◆ Provided passage:
Segment Open

CartPole using REINFORCE in PyTorch

import numpy as np
import torch
import gym
from matplotlib import pyplot as plt
env = gym.make("CartPole-v0")

Creating the policy network

We will build and initialize a neural network that serves as a policy network. The policy network will accept state vectors as inputs, and it will produce a (discrete) probability distribution over the possible actions. You can think of the agent as a thin wrapper around the policy network that samples from the probability distribution to take an action. Remember, an agent in reinforcement learning is whatever function or algorithm takes a state and returns a concrete action that will be executed in the environment.

l1 = 4
l2 = 150
l3 = 2

model = torch.nn.Sequential(
    torch.nn.Linear(l1, l2),
    torch.nn.LeakyReLU(),
    torch.nn.Linear(l2, l3),
    torch.nn.Softmax(dim=0)
)

learning_rate = 0.009
optimizer = torch.optim.Adam(model.parameters(), lr=learning_rate)
  • Input data is length 4

  • The middle layer produces a vector of length 150

  • Output is a 2-length vector for the Left and the Right actions

  • The model is only two layers: a leaky ReLU activation function for the first layer, and the Softmax function for the last layer

  • We chose the leaky ReLU because it performed better empirically

  • Output is a softmax probability distribution over actions

Having the agent interact with the environment

The agent consumes the state and takes an action, a, probabilistically. More specifically, the state is input to the policy network, which then produces the probability distribution over the actions \(P(A|θ,S_t)\) given its current parameters and the state.

The policy network might return a discrete probability distribution in the form of a vector, such as [0.25, 0.75] for our two possible actions in CartPole. This means the policy network predicts that action 0 is the best with 25% probability, and action 1 is the best with 75% probability (or confidence). We call this array pred.

Segment Closed

Transcribed page contents
Segment Open

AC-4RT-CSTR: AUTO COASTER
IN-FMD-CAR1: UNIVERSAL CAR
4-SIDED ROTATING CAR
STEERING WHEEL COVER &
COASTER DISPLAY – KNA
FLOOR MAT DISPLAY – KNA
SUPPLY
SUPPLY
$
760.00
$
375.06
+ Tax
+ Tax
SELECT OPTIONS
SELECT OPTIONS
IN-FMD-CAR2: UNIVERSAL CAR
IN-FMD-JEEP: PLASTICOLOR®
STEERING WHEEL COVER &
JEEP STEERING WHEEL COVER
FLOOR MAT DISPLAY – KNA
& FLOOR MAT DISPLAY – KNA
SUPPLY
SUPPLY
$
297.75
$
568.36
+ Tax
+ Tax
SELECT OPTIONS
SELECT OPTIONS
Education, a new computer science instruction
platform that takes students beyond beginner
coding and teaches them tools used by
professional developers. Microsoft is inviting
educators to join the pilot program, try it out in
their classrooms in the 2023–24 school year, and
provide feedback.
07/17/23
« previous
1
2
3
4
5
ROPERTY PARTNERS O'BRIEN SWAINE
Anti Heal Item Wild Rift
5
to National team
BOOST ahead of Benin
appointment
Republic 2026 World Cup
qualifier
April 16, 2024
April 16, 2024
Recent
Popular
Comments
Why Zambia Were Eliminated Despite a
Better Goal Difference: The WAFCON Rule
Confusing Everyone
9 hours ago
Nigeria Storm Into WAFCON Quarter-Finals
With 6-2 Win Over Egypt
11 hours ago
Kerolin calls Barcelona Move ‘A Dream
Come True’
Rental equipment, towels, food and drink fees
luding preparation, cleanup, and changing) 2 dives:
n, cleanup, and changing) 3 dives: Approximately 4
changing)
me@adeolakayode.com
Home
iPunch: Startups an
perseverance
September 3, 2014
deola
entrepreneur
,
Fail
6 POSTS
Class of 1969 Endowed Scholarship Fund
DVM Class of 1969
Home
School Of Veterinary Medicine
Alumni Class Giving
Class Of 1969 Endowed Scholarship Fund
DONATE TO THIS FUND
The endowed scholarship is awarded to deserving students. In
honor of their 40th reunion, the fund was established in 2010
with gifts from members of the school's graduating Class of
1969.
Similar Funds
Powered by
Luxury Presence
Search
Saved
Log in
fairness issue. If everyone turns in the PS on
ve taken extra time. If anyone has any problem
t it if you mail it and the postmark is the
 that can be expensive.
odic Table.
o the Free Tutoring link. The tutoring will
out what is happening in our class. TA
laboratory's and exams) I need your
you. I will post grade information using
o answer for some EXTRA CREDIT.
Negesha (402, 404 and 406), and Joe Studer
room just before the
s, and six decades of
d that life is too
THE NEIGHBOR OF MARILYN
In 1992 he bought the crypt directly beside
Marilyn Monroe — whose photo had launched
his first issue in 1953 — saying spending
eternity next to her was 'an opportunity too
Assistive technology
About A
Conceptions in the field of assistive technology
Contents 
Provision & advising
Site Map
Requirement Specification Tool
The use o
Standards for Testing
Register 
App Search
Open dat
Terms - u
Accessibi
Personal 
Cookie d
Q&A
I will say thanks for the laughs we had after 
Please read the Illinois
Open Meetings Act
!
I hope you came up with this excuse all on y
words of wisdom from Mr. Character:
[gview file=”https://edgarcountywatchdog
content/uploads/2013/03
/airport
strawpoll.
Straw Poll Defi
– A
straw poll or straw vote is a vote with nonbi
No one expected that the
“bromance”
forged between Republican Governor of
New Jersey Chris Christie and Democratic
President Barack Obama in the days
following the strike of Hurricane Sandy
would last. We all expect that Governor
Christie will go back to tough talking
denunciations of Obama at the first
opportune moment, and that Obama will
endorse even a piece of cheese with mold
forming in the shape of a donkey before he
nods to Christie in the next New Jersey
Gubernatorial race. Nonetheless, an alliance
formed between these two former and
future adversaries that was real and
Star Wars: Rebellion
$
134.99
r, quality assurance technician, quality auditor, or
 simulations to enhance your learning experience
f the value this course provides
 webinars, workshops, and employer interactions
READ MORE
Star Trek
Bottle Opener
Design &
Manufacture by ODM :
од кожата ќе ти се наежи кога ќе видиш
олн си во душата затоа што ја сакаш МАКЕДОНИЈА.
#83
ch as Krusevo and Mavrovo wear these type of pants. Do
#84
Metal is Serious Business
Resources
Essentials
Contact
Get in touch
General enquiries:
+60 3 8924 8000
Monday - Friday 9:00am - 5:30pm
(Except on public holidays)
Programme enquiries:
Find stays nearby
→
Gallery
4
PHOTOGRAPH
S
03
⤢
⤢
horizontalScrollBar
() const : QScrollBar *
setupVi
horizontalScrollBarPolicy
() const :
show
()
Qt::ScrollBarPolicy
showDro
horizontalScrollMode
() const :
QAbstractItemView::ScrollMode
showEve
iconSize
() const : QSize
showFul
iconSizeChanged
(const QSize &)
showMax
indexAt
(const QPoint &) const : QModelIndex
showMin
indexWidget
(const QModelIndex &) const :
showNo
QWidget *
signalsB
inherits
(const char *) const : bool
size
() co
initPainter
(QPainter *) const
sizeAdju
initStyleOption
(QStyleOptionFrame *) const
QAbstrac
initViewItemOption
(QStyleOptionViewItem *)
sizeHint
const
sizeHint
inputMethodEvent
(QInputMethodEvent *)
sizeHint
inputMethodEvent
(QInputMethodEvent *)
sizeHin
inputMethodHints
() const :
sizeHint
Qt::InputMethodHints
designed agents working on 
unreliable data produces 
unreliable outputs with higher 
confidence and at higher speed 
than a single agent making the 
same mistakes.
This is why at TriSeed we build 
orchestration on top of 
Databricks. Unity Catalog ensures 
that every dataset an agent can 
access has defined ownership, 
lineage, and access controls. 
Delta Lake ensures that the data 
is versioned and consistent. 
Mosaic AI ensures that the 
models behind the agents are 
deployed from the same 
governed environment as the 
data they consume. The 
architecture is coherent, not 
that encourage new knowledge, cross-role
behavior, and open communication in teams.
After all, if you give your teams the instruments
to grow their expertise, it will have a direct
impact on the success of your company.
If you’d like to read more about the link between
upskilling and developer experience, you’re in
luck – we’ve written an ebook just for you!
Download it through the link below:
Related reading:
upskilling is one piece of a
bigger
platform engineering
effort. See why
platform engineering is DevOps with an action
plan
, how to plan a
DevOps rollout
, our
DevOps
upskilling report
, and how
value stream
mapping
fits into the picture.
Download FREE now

Segment Closed

◆ Tasks for this exercise:
A – Answer these questions from the CartPole REINFORCE page:
(i) What learning rate is given to the Adam optimizer?
(ii) According to the page, why was the leaky ReLU chosen?
(iii) What name is given to the array of action probabilities returned by the policy network?
B – Extend the CartPole REINFORCE page, starting after its final sentence.

◆ Numbered answers:
A –
(i) 0.009
(ii) It performed better empirically.
(iii) pred

B –
state1 = env.reset()
pred = model(torch.from_numpy(state1).float())
action = np.random.choice(np.array([0,1]), p=pred.data.numpy())
state2, reward, done, info = env.step(action)
  • Call policy network model to produce predicted action probabilities

  • Sample an action from the probability distribution produced by the policy network

  • Take the action, receive new state and reward

  • The info variable is produced by the environment but is irrelevant

The environment responds to the action by producing a new state, \(s_2\), and a reward, \(r_2\). We store those into two arrays (a states array and an actions array) for when we need to update our model after the episode ends. We then plug the new state into our model, get a new state and reward, store those, and repeat until the episode ends (the pole falls over and the game is finished).

Training the model

We train the policy network by updating the parameters to minimize the objective (i.e., loss) function. This involves three steps:

  • Calculate the probability of the action actually taken at each time step.

  • Multiply the probability by the discounted return (the sum of rewards).

  • Use this probability-weighted return to backpropagate and minimize the loss.

Calculating the probability of the action

Calculating the probability of the action taken is easy enough. We can use the stored past transitions to recompute the probability distributions using the policy network, but this time we extract just the predicted probability for the action that was actually taken. We’ll denote this quantity \(*P(a_t|θ,s_t)*\); this is a single probability value, like 0.75.

To be concrete, let’s say the current state is \(*S_5*\) (the state at time step 5). We input that into the policy network and it returns \(*P_θ(A|s_5)*\) = [0.25,0.75]. We sample from this distribution and take action \(*a*\) = 1 (the second element in the action array), and after this the pole falls over and the episode has ended. The total duration of the episode was T = 5. For each of these 5 time steps, we took an action according to \(*P_θ(A|s_t)*\) and we stored the specific probabilities of the actions that were actually taken, \(*P_θ(a|s_t)*\), in an array, which might look like [0.5, 0.3, 0.25, 0.5, 0.75]. We simply multiply these probabilities by the discounted rewards (explained in the next section), take the sum, multiply it by –1, and call that our overall loss for this episode. Unlike Gridworld, in CartPole the last action is the one that loses the episode; we discount it the most since we want to penalize the worst move the most. In Gridworld we would do the opposite and discount the first action in the episode most, since it would be the least responsible for winning or losing.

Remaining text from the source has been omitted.